# Excerpted text:
....................

# Is Tikona WI-BRO good?



## ankushkool (Mar 16, 2010)

The plans are attractive with Unlimited 600Kbps plan for Rs.800pm, free wireless modem. The will give me a demo before i take the connection.

Any suggestions?


----------



## gopi_vbboy (Mar 16, 2010)

give a try...i hears +ve reviews in tv...


----------



## Sam123456 (Mar 16, 2010)

I have a TIKONA-WI BRO nd it works seamlessly
Just see dat u live close to their hotspot


----------



## ankushkool (Mar 16, 2010)

Ya will check the speeds in the demo they are gonna give.


----------



## NoasArcAngel (Mar 16, 2010)

the only major problem you are going to have is of the latency 4G networks give latencies like 200ms or so so online gaming will be a impossible task.... otherwise for the price they offer the plans are pretty good


----------



## ankushkool (Mar 16, 2010)

Thanks, maybe later i will change to BSNL Broadband


----------



## kundalus (Mar 20, 2010)

Hi! i am using tikona wibro and its working really fine. I had few problems intially but then its working good now and also gives me speed as confirmed in my plan. the only thing is that their access point is just above my house.


----------



## ankushkool (Mar 22, 2010)

Ya got my connection, its great! de only prob is that its not available everywhere.


----------



## ankushkool (Mar 29, 2010)

The connection is ok, got 300kbps unlimited for 600pm. But my torrent speed is around 15-20 kbps


----------



## cyberjunkie (Apr 1, 2010)

....................

# Check your understanding:
A. In the Tikona WI-BRO thread, what monthly price is given for the unlimited 600Kbps plan?
B. Copy the Tikona WI-BRO thread word for word, from "The plans are attractive" up to and including "reviews in tv...".

....................

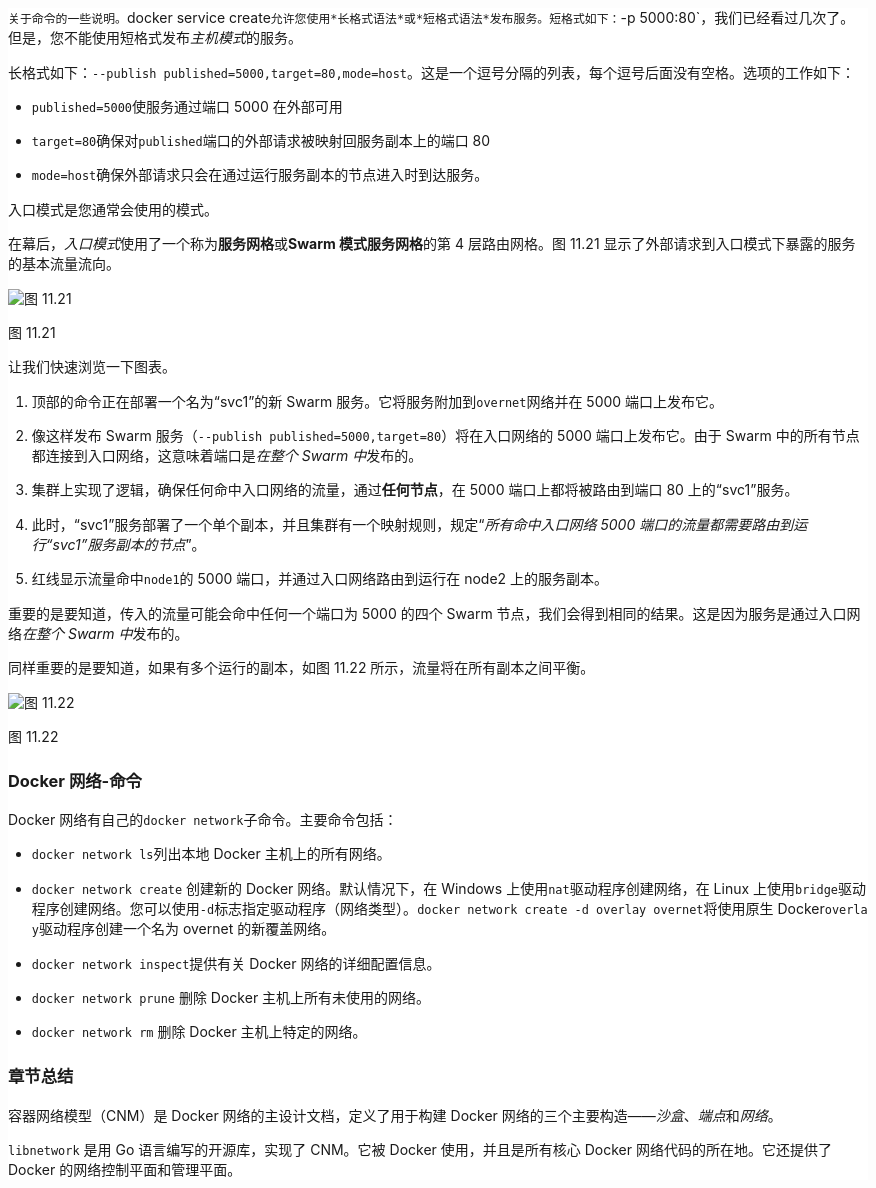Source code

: `关于命令的一些说明。`docker service create`允许您使用*长格式语法*或*短格式语法*发布服务。短格式如下：`-p 5000:80`，我们已经看过几次了。但是，您不能使用短格式发布*主机模式*的服务。

长格式如下：`--publish published=5000,target=80,mode=host`。这是一个逗号分隔的列表，每个逗号后面没有空格。选项的工作如下：

+   `published=5000`使服务通过端口 5000 在外部可用

+   `target=80`确保对`published`端口的外部请求被映射回服务副本上的端口 80

+   `mode=host`确保外部请求只会在通过运行服务副本的节点进入时到达服务。

入口模式是您通常会使用的模式。

在幕后，*入口模式*使用了一个称为**服务网格**或**Swarm 模式服务网格**的第 4 层路由网格。图 11.21 显示了外部请求到入口模式下暴露的服务的基本流量流向。

![图 11.21](https://github.com/OpenDocCN/freelearn-devops-zh/raw/master/docs/dkr-dpdv/img/figure11-21.png)

图 11.21

让我们快速浏览一下图表。

1.  顶部的命令正在部署一个名为“svc1”的新 Swarm 服务。它将服务附加到`overnet`网络并在 5000 端口上发布它。

1.  像这样发布 Swarm 服务（`--publish published=5000,target=80`）将在入口网络的 5000 端口上发布它。由于 Swarm 中的所有节点都连接到入口网络，这意味着端口是*在整个 Swarm 中*发布的。

1.  集群上实现了逻辑，确保任何命中入口网络的流量，通过**任何节点**，在 5000 端口上都将被路由到端口 80 上的“svc1”服务。

1.  此时，“svc1”服务部署了一个单个副本，并且集群有一个映射规则，规定“*所有命中入口网络 5000 端口的流量都需要路由到运行“svc1”服务副本的节点*”。

1.  红线显示流量命中`node1`的 5000 端口，并通过入口网络路由到运行在 node2 上的服务副本。

重要的是要知道，传入的流量可能会命中任何一个端口为 5000 的四个 Swarm 节点，我们会得到相同的结果。这是因为服务是通过入口网络*在整个 Swarm 中*发布的。

同样重要的是要知道，如果有多个运行的副本，如图 11.22 所示，流量将在所有副本之间平衡。

![图 11.22](https://github.com/OpenDocCN/freelearn-devops-zh/raw/master/docs/dkr-dpdv/img/figure11-22.png)

图 11.22

### Docker 网络-命令

Docker 网络有自己的`docker network`子命令。主要命令包括：

+   `docker network ls`列出本地 Docker 主机上的所有网络。

+   `docker network create` 创建新的 Docker 网络。默认情况下，在 Windows 上使用`nat`驱动程序创建网络，在 Linux 上使用`bridge`驱动程序创建网络。您可以使用`-d`标志指定驱动程序（网络类型）。`docker network create -d overlay overnet`将使用原生 Docker`overlay`驱动程序创建一个名为 overnet 的新覆盖网络。

+   `docker network inspect`提供有关 Docker 网络的详细配置信息。

+   `docker network prune` 删除 Docker 主机上所有未使用的网络。

+   `docker network rm` 删除 Docker 主机上特定的网络。

### 章节总结

容器网络模型（CNM）是 Docker 网络的主设计文档，定义了用于构建 Docker 网络的三个主要构造——*沙盒*、*端点*和*网络*。

`libnetwork` 是用 Go 语言编写的开源库，实现了 CNM。它被 Docker 使用，并且是所有核心 Docker 网络代码的所在地。它还提供了 Docker 的网络控制平面和管理平面。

....................

# Solutions to each task:
A. Rs.800 per month

B.
The plans are attractive with Unlimited 600Kbps plan for Rs.800pm, free wireless modem. The will give me a demo before i take the connection.

Any suggestions?


----------



## gopi_vbboy (Mar 16, 2010)

give a try...i hears +ve reviews in tv...